Nach Auffassung des BGH werden die Interessen der Beteiligten am besten dadurch ausgeglichen, dass die Gesellschafter, die den Einziehungsbeschluss gefasst haben, dem ausgeschiedenen Gesellschafter anteilig haften, wenn sie nicht anderweitig dafür sorgen, dass die Abfindung aus dem ungebundenen Vermögen der Gesellschaft geleistet werden kann oder sie die Gesellschaft nicht auflösen. Nach der Ansicht des BGH erscheint es nicht unbillig, wenn die Gesellschafter die Gesellschaft fortsetzen anstatt sie aufzulösen, weil sie darin einen wirtschaftlichen Vorteil und einen Mehrwert für ihren Anteil erblicken, sie zum Ausgleich für den Abfindungsanspruch persönlich haften zu lassen, wenn die Gesellschaft ihn wegen der Kapitalbindung nicht erfüllen darf. Eine bei Fassung des Einziehungsbeschlusses unabsehbare persönliche Haftung sei damit nicht verbunden, so der BGH: Die Gesellschafter könnten ihre persönliche Inanspruchnahme durch Ausgleich der Unterdeckung oder durch die Auflösung der Gesellschafter vermeiden. Auch würden die Nachteile der weiteren Mitgliedschaft eines „Störenfrieds“ weitgehend vermieden. Eine Ungewissheit über die Ausübung mitgliedschaftlicher Rechte wegen eines Streits über den Einziehungsgrund oder die Höhe der Abfindung, der dazu führt, dass zunächst unklar sein kann, ob die Abfindung aus dem angegebenen Vermögen geleistet werden kann, kann nicht vermieden werden – so die zutreffende Auffassung des BGH.

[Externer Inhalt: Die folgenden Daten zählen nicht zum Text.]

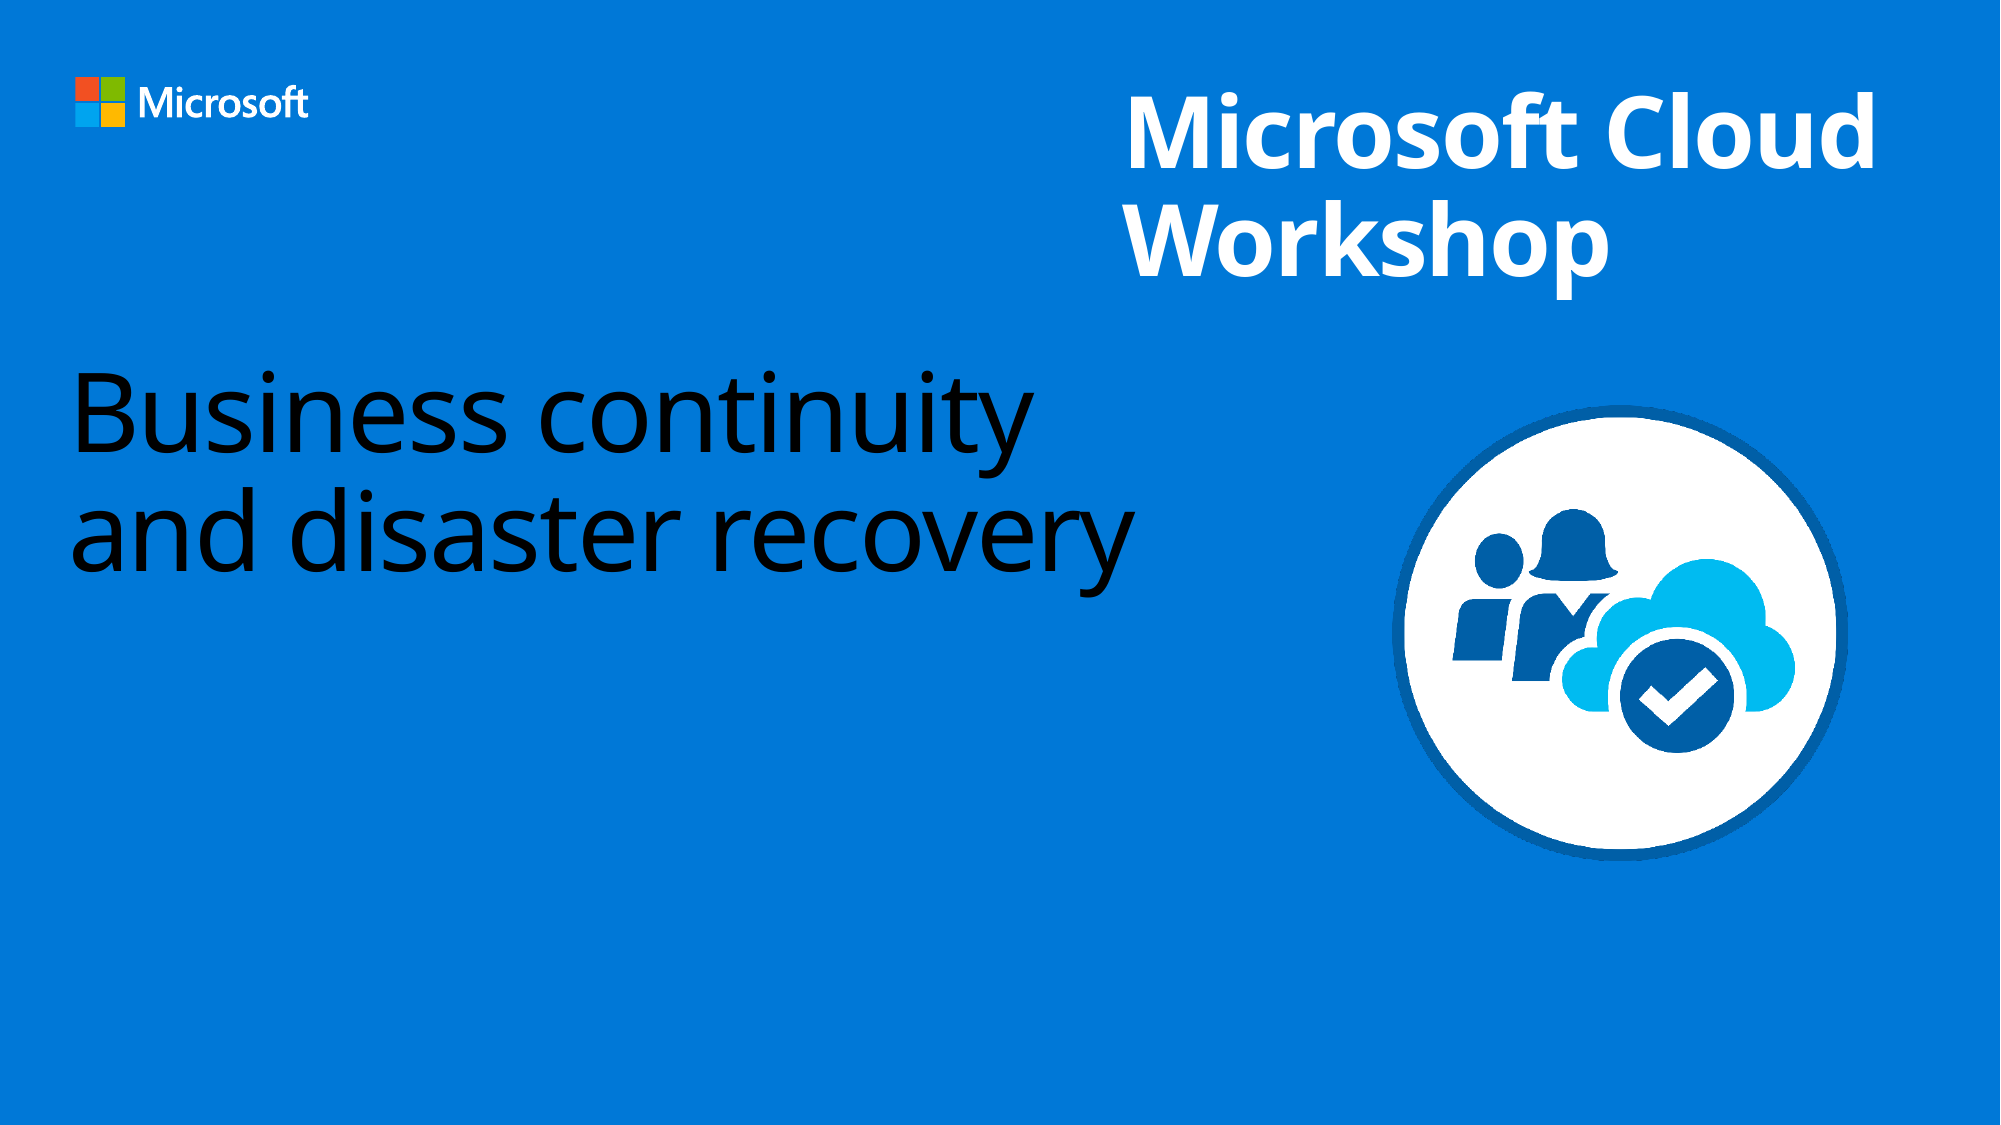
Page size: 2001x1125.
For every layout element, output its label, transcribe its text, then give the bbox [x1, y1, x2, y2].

title Business continuity and disaster recovery [44, 341, 1221, 490]
picture [1392, 405, 1848, 861]
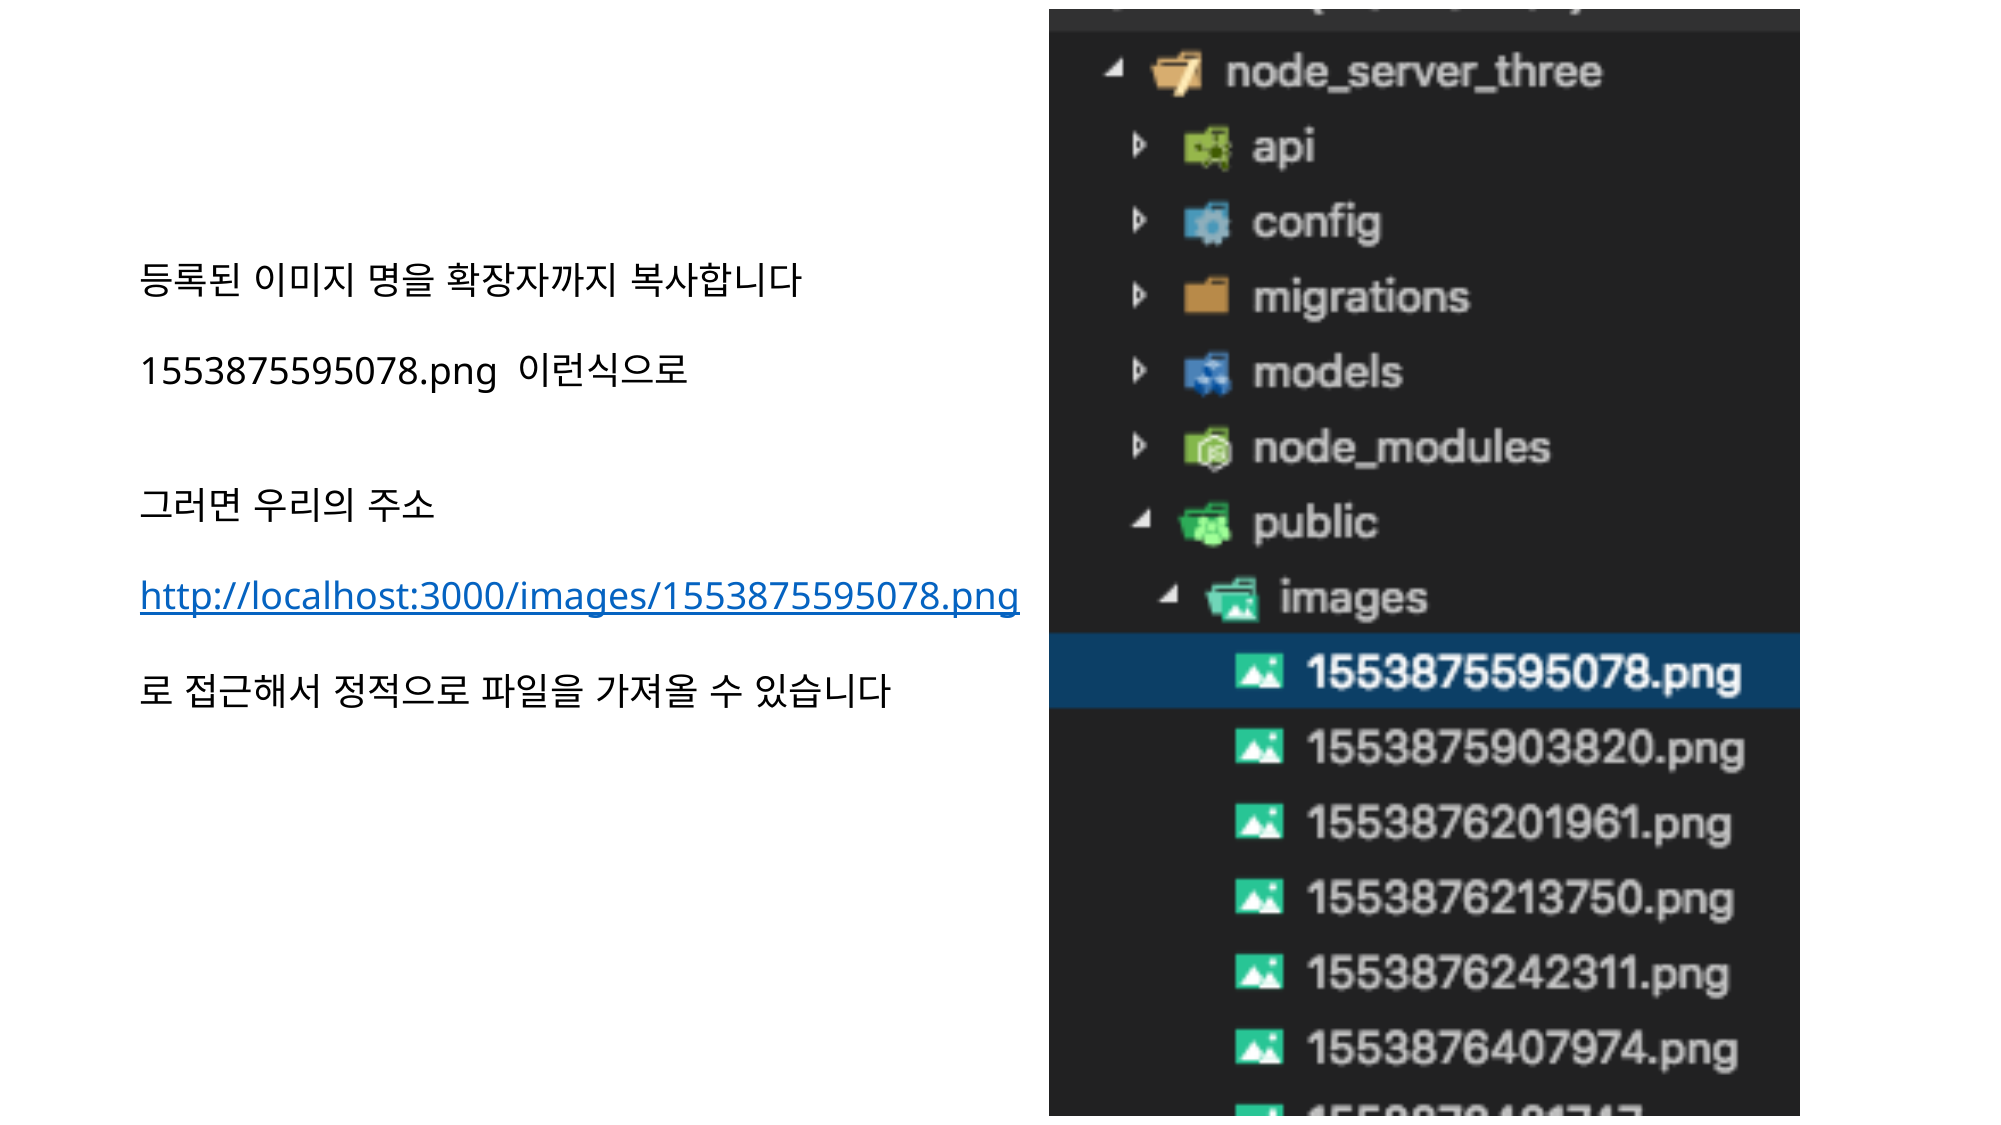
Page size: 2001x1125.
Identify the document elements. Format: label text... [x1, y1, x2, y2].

picture [1048, 9, 1800, 1116]
text_box 등록된 이미지 명을 확장자까지 복사합니다 1553875595078.png 이런식으로 그러면 우리의 주소 http://localhost:3000/images/1553875595078.png 로 접근해서 정적으로 파일을 가져올 수 있습니다 [124, 249, 1036, 811]
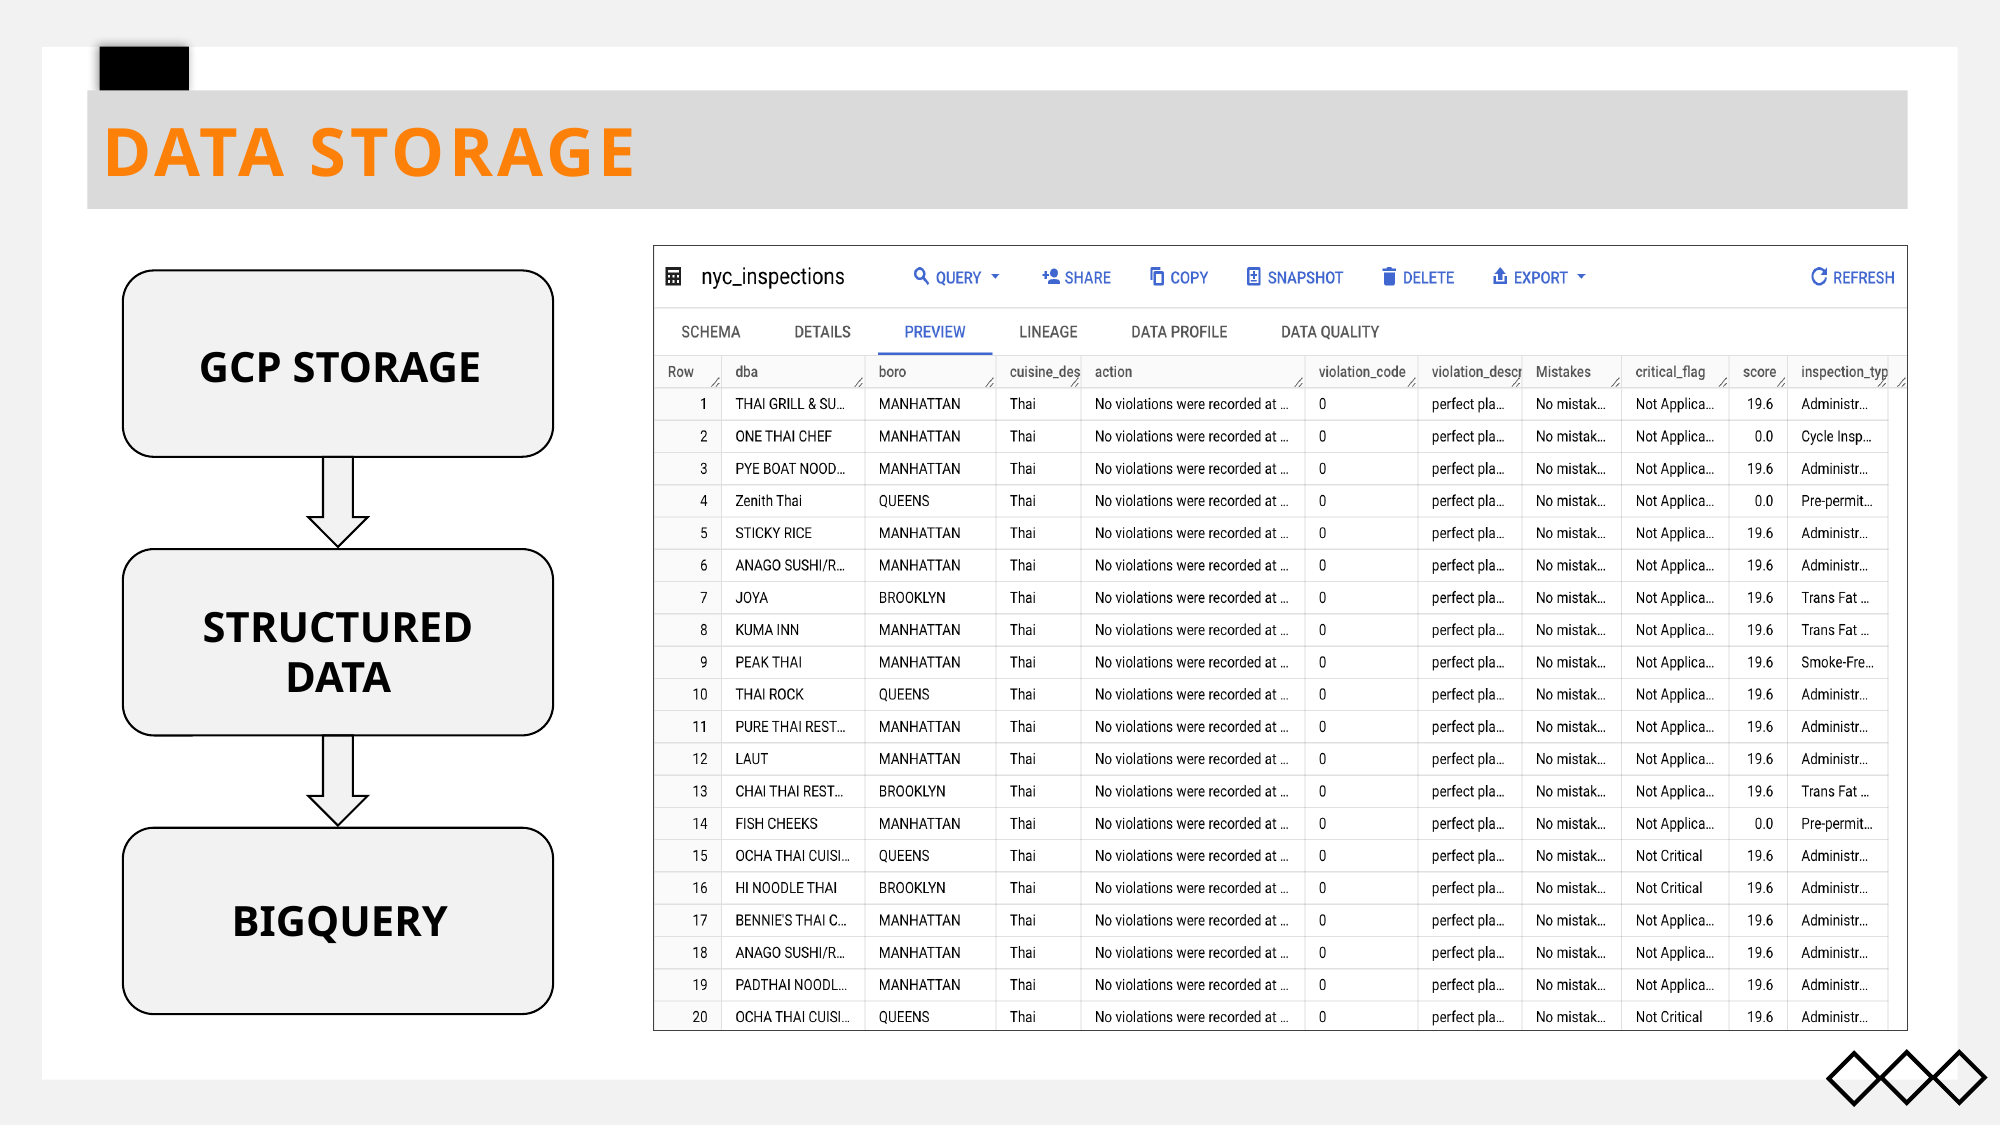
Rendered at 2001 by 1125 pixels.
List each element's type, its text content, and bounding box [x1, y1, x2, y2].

Es ist zu begrüßen, dass der BGH mit seinem Urteil vom 24.01.2012 Klarheit geschaffen hat. Auch ohne explizite Satzungsanordnung scheidet ein Gesellschafter mit Bekanntgabe des Zwangseinziehungsbeschlusses aus der Gesellschaft aus und nicht erst mit der Leistung der Abfindung.